Allowing others to access and use library data opens up a range of possibilities, as Malmsten and other speakers explained. Consultant Karen Coyle showed the example of a web-based initiative called the ‘Open Library’, where data from across the web is drawn together into machine-generated web pages about different books and authors. Users see a host of links on each page and can track keywords and terms through the materials to see trends, such as books that reference a particular person or idea. She pointed out how much more powerful this type of resource would be if all libraries opened up their data to be used in such a way.

‘Allowing others to link to your data doesn’t destroy your data,’ she argued. She also noted that the use of identifiers can differentiate library-derived data from general web data, which may not be so rigorous in its accuracy. ‘There is a world outside where people don’t have good bibliographic data. If we contribute our bibliographic data we can raise the quality.’

‘Giving away our data could be scary but if it’s paid for by tax payers why shouldn’t it be available?’ Malmsten challenged, going on to add: ‘If library data isn’t open, this is contrary to what libraries should be about.’

Semantic web

‘Linked data provides definitions of relationships and we can all contribute,’ said Sarah Bartlett, senior analyst at Talis. And key to linked data is the role of the semantic web where information is read and used by machines and its relationships are defined.

But there are challenges, as Karen Coyle identified. The records in library catalogues today are based on the style of the card records used in libraries for many years. ‘The down side of this is that the content of the record in the online catalogue looks almost identical to the content of the card, and the card was a text document – a highly-structured document, but essentially a document,’ she pointed out.

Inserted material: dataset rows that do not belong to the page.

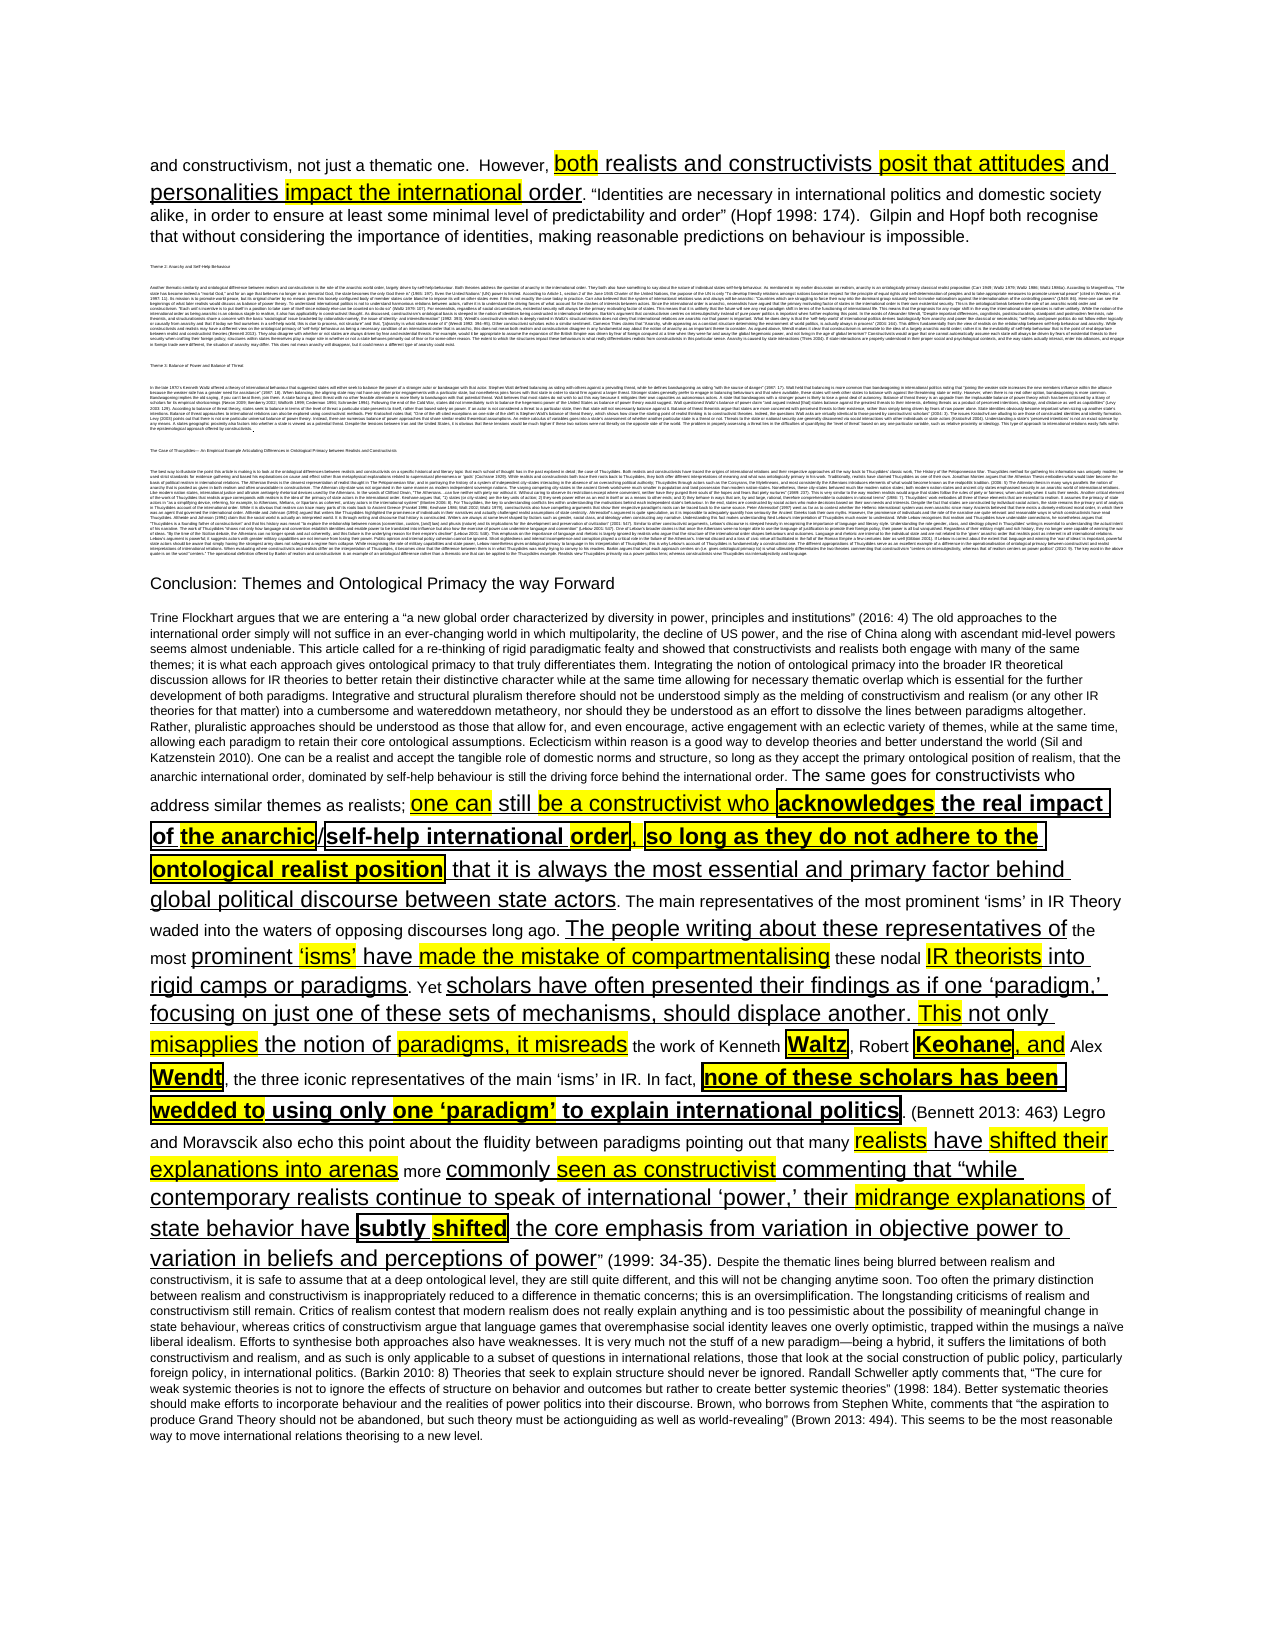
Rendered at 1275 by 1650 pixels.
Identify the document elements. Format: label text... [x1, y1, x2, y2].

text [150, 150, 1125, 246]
text Conclusion: Themes and Ontological Primacy the way Forward [150, 573, 1125, 593]
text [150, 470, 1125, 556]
text Trine Flockhart argues that we are entering a “a new global order characterized by diversity in power, principles and institutions” (2016: 4) The old approaches to the international order simply will not suffice in an ever-changing world in which multipolarity, the decline of US power, and the rise of China along with ascendant mid-level powers seems almost undeniable. This article called for a re-thinking of rigid paradigmatic fealty and showed that constructivists and realists both engage with many of the same themes; it is what each approach gives ontological primacy to that truly differentiates them. Integrating the notion of ontological primacy into the broader IR theoretical discussion allows for IR theories to better retain their distinctive character while at the same time allowing for necessary thematic overlap which is essential for the further development of both paradigms. Integrative and structural pluralism therefore should not be understood simply as the melding of constructivism and realism (or any other IR theories for that matter) into a cumbersome and watereddown metatheory, nor should they be understood as an effort to dissolve the lines between paradigms altogether. Rather, pluralistic approaches should be understood as those that allow for, and even encourage, active engagement with an eclectic variety of themes, while at the same time, allowing each paradigm to retain their core ontological assumptions. Eclecticism within reason is a good way to develop theories and better understand the world (Sil and Katzenstein 2010). One can be a realist and accept the tangible role of domestic norms and structure, so long as they accept the primary ontological position of realism, that the anarchic international order, dominated by self-help behaviour is still the driving force behind the international order. The same goes for constructivists who address similar themes as realists; one can still be a constructivist who acknowledges the real impact of the anarchic/self-help international order, so long as they do not adhere to the ontological realist position that it is always the most essential and primary factor behind global political discourse between state actors. The main representatives of the most prominent ‘isms’ in IR Theory waded into the waters of opposing discourses long ago. The people writing about these representatives of the most prominent ‘isms’ have made the mistake of compartmentalising these nodal IR theorists into rigid camps or paradigms. Yet scholars have often presented their findings as if one ‘paradigm,’ focusing on just one of these sets of mechanisms, should displace another. This not only misapplies the notion of paradigms, it misreads the work of Kenneth Waltz, Robert Keohane, and Alex Wendt, the three iconic representatives of the main ‘isms’ in IR. In fact, none of these scholars has been wedded to using only one ‘paradigm’ to explain international politics. (Bennett 2013: 463) Legro and Moravscik also echo this point about the fluidity between paradigms pointing out that many realists have shifted their explanations into arenas more commonly seen as constructivist commenting that “while contemporary realists continue to speak of international ‘power,’ their midrange explanations of state behavior have subtly shifted the core emphasis from variation in objective power to variation in beliefs and perceptions of power” (1999: 34-35). Despite the thematic lines being blurred between realism and constructivism, it is safe to assume that at a deep ontological level, they are still quite different, and this will not be changing anytime soon. Too often the primary distinction between realism and constructivism is inappropriately reduced to a difference in thematic concerns; this is an oversimplification. The longstanding criticisms of realism and constructivism still remain. Critics of realism contest that modern realism does not really explain anything and is too pessimistic about the possibility of meaningful change in state behaviour, whereas critics of constructivism argue that language games that overemphasise social identity leaves one overly optimistic, trapped within the musings a naïve liberal idealism. Efforts to synthesise both approaches also have weaknesses. It is very much not the stuff of a new paradigm—being a hybrid, it suffers the limitations of both constructivism and realism, and as such is only applicable to a subset of questions in international relations, those that look at the social construction of public policy, particularly foreign policy, in international politics. (Barkin 2010: 8) Theories that seek to explain structure should never be ignored. Randall Schweller aptly comments that, “The cure for weak systemic theories is not to ignore the effects of structure on behavior and outcomes but rather to create better systemic theories” (1998: 184). Better systematic theories should make efforts to incorporate behaviour and the realities of power politics into their discourse. Brown, who borrows from Stephen White, comments that “the aspiration to produce Grand Theory should not be abandoned, but such theory must be actionguiding as well as world-revealing” (Brown 2013: 494). This seems to be the most reasonable way to move international relations theorising to a new level. [150, 611, 1125, 1442]
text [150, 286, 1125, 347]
text The Case of Thucydides— An Empirical Example Articulating Differences in Ontological Primacy between Realists and Constructivists [150, 448, 1125, 453]
text Theme 2: Anarchy and Self-Help Behaviour [150, 264, 1125, 269]
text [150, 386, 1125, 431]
text Theme 3: Balance of Power and Balance of Threat [150, 364, 1125, 369]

‘Everything in the record is potentially a “thing” in the semantic web sense; a thing that could have relationships with other things. With the record as it is, however, all of the things only have a relationship with the item they describe,’ she explained.

And retrieving things by machine from these records is not straightforward. ‘What is data to a person is not data to a computer or any other method of machine manipulation. Some of the most important data elements in our records, like ISBNs, aren’t machine-actionable because they are in text fields often together with text,’ she added.

Another challenge is that the semantic web is still at a stage of being low-level code, or, as Coyle put it, ‘at the stage where the only people who really understand this are pretty geeky, not at the point where an information professional needs it to be for them to see how it can be used.’

She continued: ‘I don’t think the semantic web will be heavily used until it is as easy to use as the web. It could look very much like the web today but the semantic web will be richer because the links have meaning and are contextual.’